How to take, the dosage
How to take, the dosage
Treatment with the drug Epivir, oral solution, should be conducted by a physician experienced in managing patients with HIV infection.
The drug Epivir, oral solution, can be taken regardless of meals.
Epivir oral solution is not intended as a monotherapy drug.
Epivir oral solution is intended for children and patients who have difficulty swallowing tablets.

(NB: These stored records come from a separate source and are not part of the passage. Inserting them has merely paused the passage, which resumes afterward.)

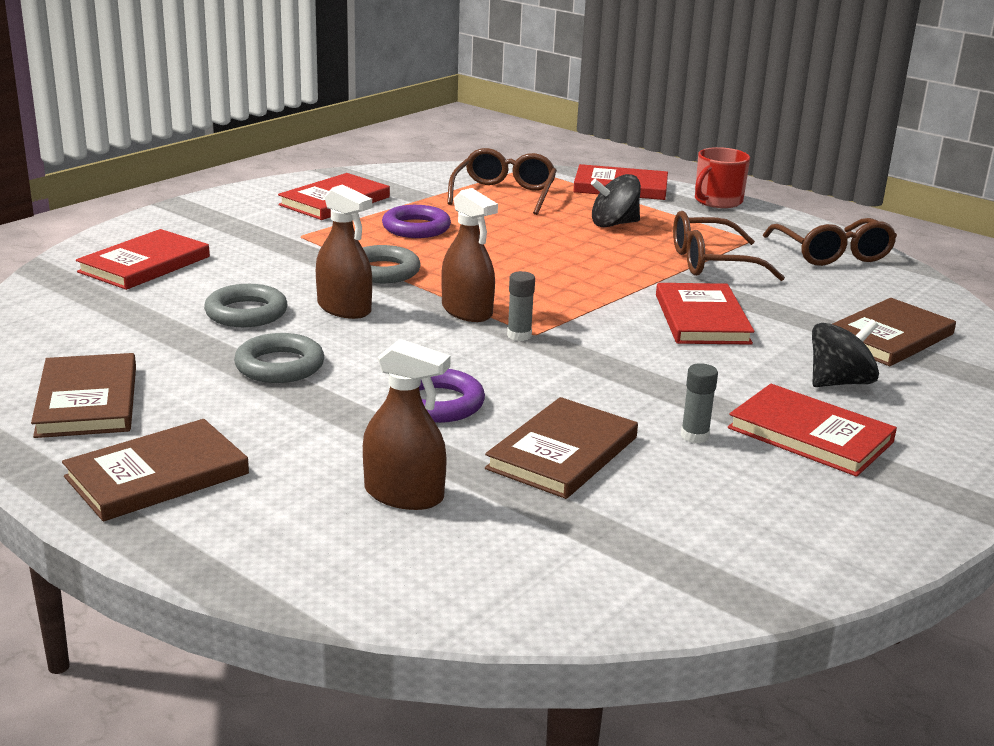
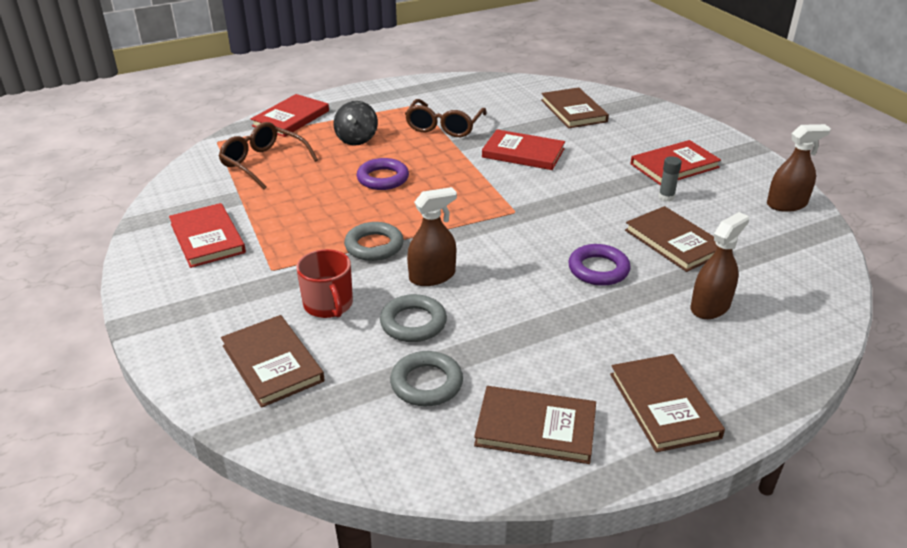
camera: 65 degrees left, 10 degrees up
red book [76,229,210,290] -> brown book [221,315,325,408]
grey ring [234,333,324,383] -> grey ring moved to [390,351,463,407]
purple ring [382,205,451,238] -> purple ring moved to [357,158,409,190]
brown spray bottle [441,188,498,322] -> brown spray bottle moved to [767,124,831,212]
grey glue stick [507,271,535,341] -> none
red mug [695,147,750,208] -> red mug moved to [296,249,353,318]
brown glasses [763,218,897,266] -> none
black spinning top [812,319,879,387] -> none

Adults and adolescents with a body weight of at least 30 kg
The recommended daily dose of lamivudine is 300 mg (30 ml), which can be divided into 2 doses of 150 mg (15 ml) or taken in one dose of 300 mg (30 ml).

Interaction
Interaction
The probability of lamivudine metabolic interaction with other drugs is extremely low, since lamivudine is very poorly metabolized, binds only slightly with plasma proteins and is excreted mainly unchanged by the kidneys.
Lamivudine is excreted mainly by active tubular secretion through the organic cation transport system. You should consider the possibility of interaction of lamivudine with drugs that have the same excretion mechanism, such as trimethoprim. Other drugs (e.g. ranitidine, cimetidine) are only partially excreted by this mechanism and do not interact with lamivudine.
Drugs that are primarily excreted by active renal secretion through the organic anion transport system or by glomerular filtration do not appear to have any clinically relevant interactions with lamivudine.
Zidovudine. With concomitant use of lamivudine and zidovudine there is a moderate (28%) increase in Cmax of zidovudine in plasma, while AUC is not significantly changed. Zidovudine does not affect the pharmacokinetics of lamivudine.
Trimethoprim/sulfamethoxazole. Concomitant use of trimethoprim/sulfamethoxazole at a dose of 160/800 mg (co-trimoxazole) increases the plasma concentration of lamivudine by approximately 40% (due to interaction with trimethoprim). However, there is no need to reduce the dose of lamivudine in the absence of renal dysfunction. Pharmacokinetics of trimethoprim and sulfamethoxazole is not affected by lamivudine. Interaction of lamivudine with high doses of co-trimoxazole prescribed for the treatment of pneumocystis pneumonia and toxoplasmosis has not been studied.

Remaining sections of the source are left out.